EXERCISE TASK:
Carry on with the book notes on Designing Data-Intensive Applications, picking up after their final sentence about scalability metrics.

TEXT PASSAGE:
Designing Data-Intensive Applications

4 minute read

Work in progress.

Explores the tradeoffs of data storage and processing technologies available today, and the hard problems facing distributed computing. Key topics include data structures of databases (B-Trees and LSM-Trees), Replication, Partitioning, Transactions, Consistency, Consensus, MapReduce, Stream Processing, and Event Driven.


Designing Data-Intensive Applications

Designing Data-Intensive Applications The Big Ideas Behind Reliable, Scalable, and Maintainable Systems - Martin Kleppmann, 2017

I like the opening quote from Alan Kay. While we dive into a mad rush to implement new technologies, we forgot about the fundamental principles that make good software and applications. This book aims to help everyone understand which kind of data storage and processing technology is appropriate for which purpose. The focus is on software architecture. Very important in our current industry filled with buzzwords and hype.

Foundations of Data Systems

Chapter 1: Reliable, Scalable, and Maintainable Applications

This book focus on three primary concerns:

1. Reliability

The system should continue to work correctly (performing the correct function at desired level of performance) even in the face of adversity (hardware or software faults, and even human error). The trend for modern software is to be resilient to hardware faults at the application level, such as ability to quickly scale up and down, or migrate instances without data loss.

2. Scalability

The system should have options to keep performance good even when load increases. The key metrics here are load and performance, which are measured using different parameters depending on the software. Could be requests traffic vs response time, or data volume vs throughput, and etc.

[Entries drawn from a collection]
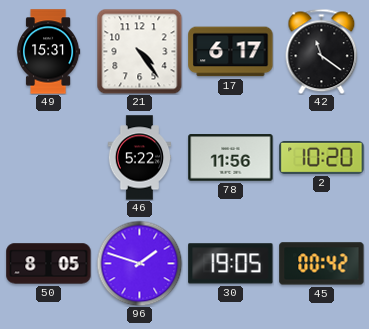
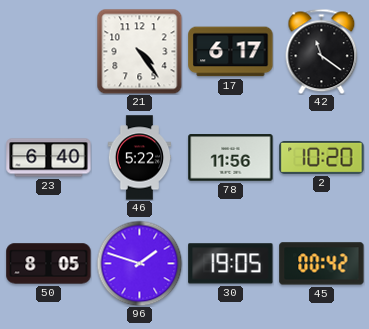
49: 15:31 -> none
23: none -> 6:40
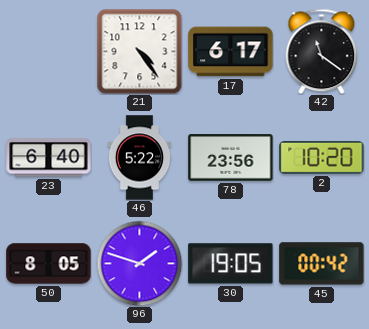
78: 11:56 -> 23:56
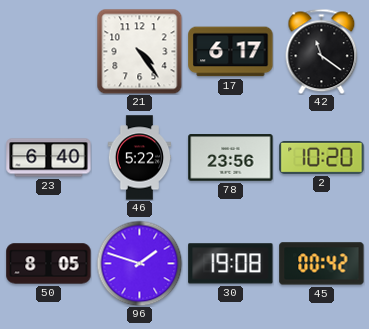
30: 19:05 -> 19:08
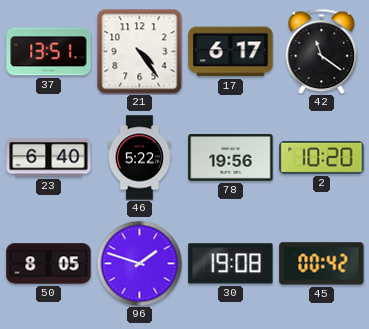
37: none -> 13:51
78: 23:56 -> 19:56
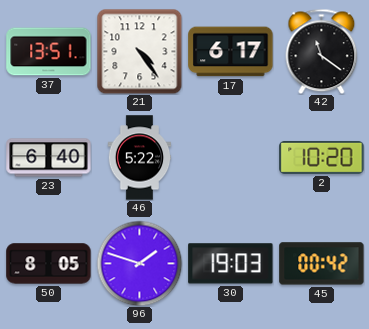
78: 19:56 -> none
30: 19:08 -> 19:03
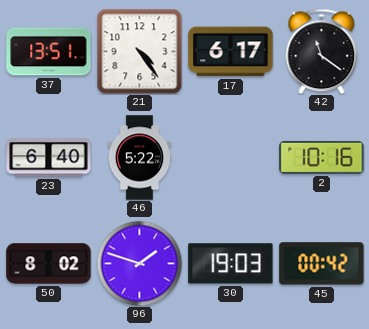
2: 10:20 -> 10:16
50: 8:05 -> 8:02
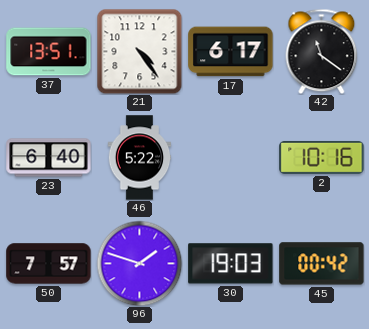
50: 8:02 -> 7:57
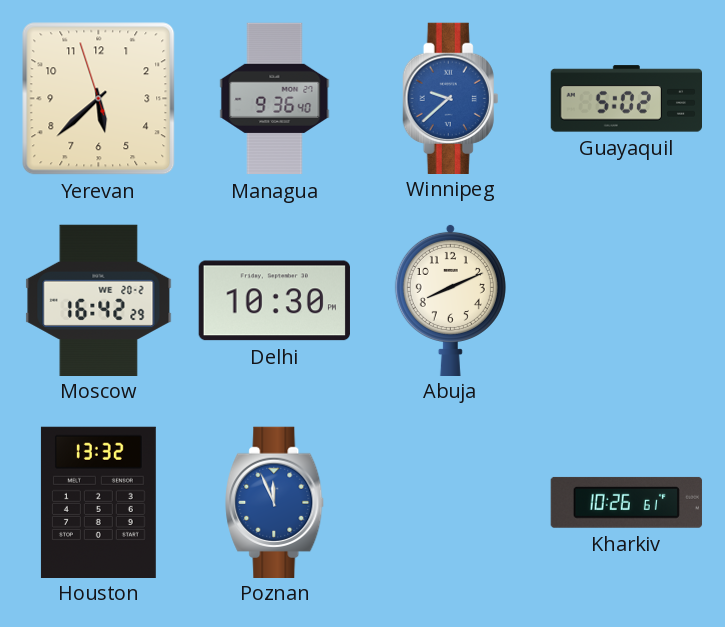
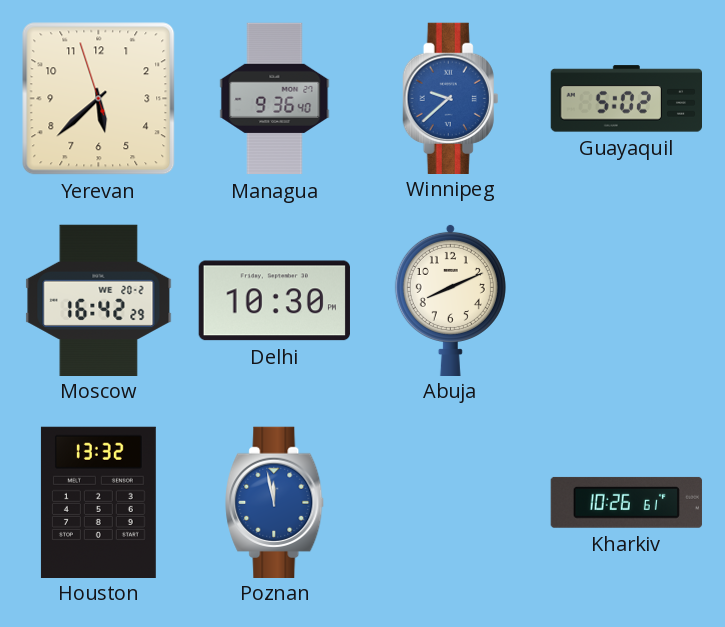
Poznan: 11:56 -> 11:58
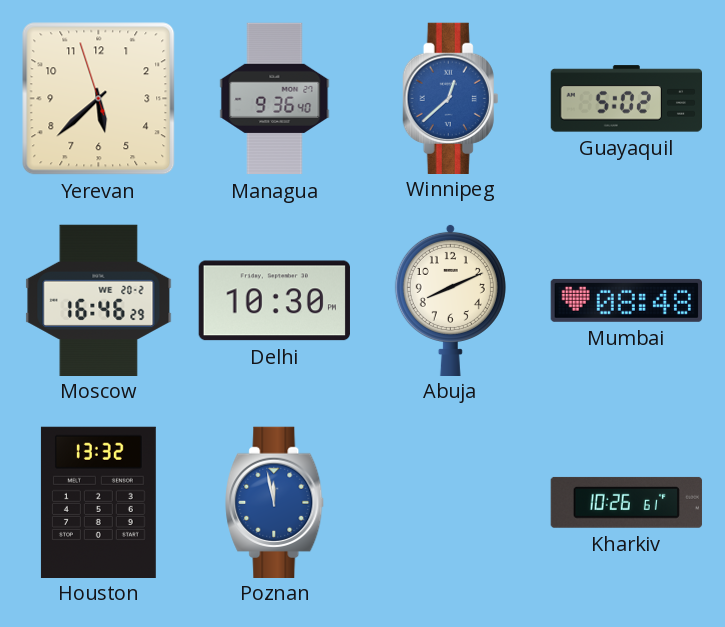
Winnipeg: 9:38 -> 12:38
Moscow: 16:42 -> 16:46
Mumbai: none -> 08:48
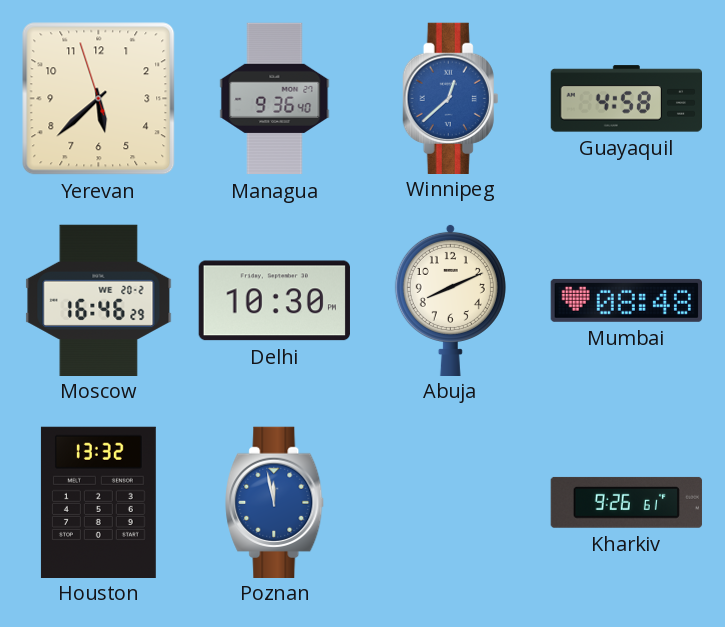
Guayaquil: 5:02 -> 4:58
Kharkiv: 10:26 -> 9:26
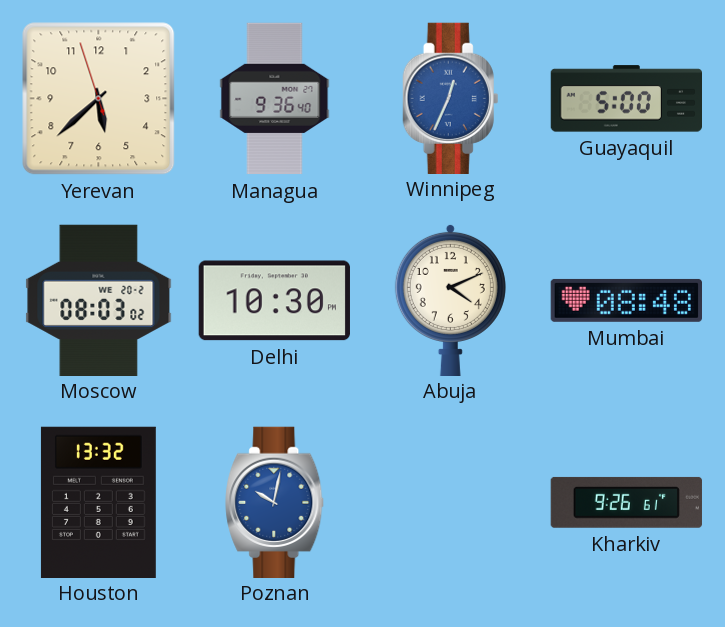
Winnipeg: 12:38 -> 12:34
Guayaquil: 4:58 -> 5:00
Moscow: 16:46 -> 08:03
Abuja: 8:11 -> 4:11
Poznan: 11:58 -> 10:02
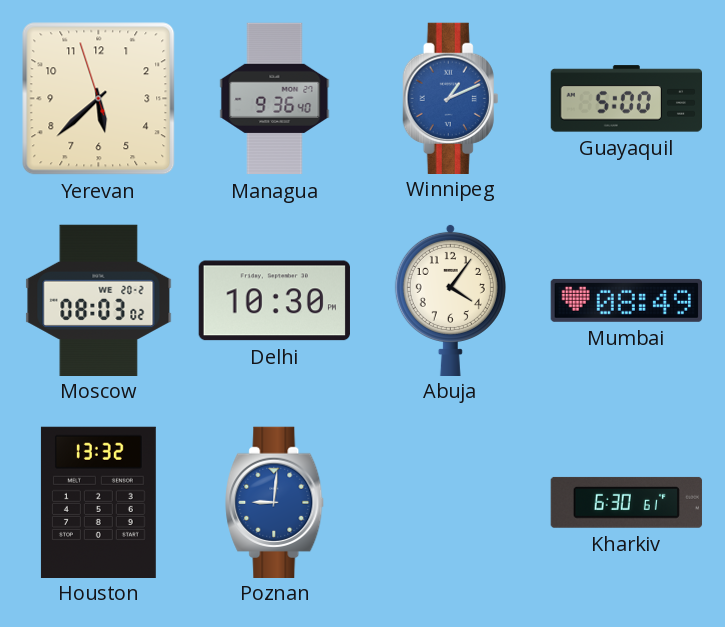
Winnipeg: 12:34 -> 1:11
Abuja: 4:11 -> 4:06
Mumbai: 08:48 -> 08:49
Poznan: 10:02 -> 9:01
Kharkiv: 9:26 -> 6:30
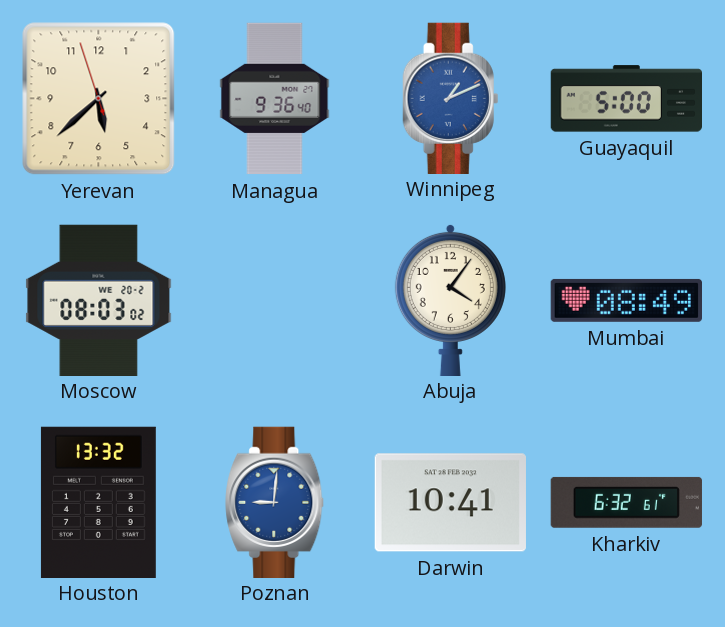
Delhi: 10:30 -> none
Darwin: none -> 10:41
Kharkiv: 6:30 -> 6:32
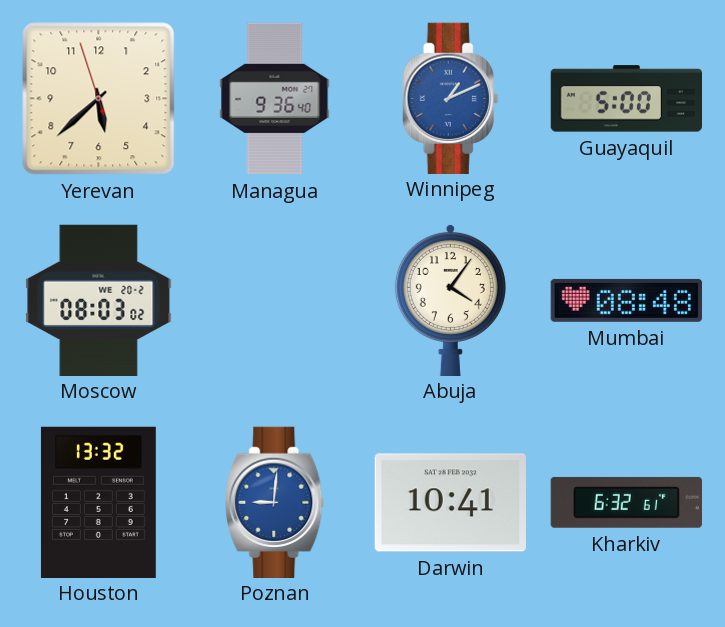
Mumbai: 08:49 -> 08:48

RESULT OF THIS EXERCISE:
3. Maintainability

Making life better for engineering and operations team. General rules are to use good abstractions, reduce complexity of software (does not mean weak features), make it easy to extend and modify for new use cases. While the software is operating, everyone should have easy and good visibility of system health to address issues before failures.

Good operations can often work around the limitations of bad software, but good software cannot run reliably with bad operations

Chapter 2: Data Models and Query Languages

Relational Model

Classic RDB. Data are stored in rows of records. Sequence of record usually do not matter (due to external structure like indexes). Tables can have relations to other tables.

PROS

  • Great for representing data with fixed relation / schema.
  • Normalized data provides consistent values across all references, avoiding ambiguity, ease of updating only one record to affect all references
  • Better at searching since indexes are easy to set up and maintain
  • Strong at high performance joins, good for modelling many-to-one relationships (many users live in one country), and many-to-many relationships (many users, each live in a different state)

CONS

  • Objects in applications require awkward translation layer to convert it to relational data models (despite help of ORM)
  • Schema-on-write, therefore provides less flexibility to store evolving data, or heterogeneous data. (it may be impractical to store every object as a table)
  • Modern RDB supports high performance DB migration to step up or step down the schema, but may still take a long time for large DBs.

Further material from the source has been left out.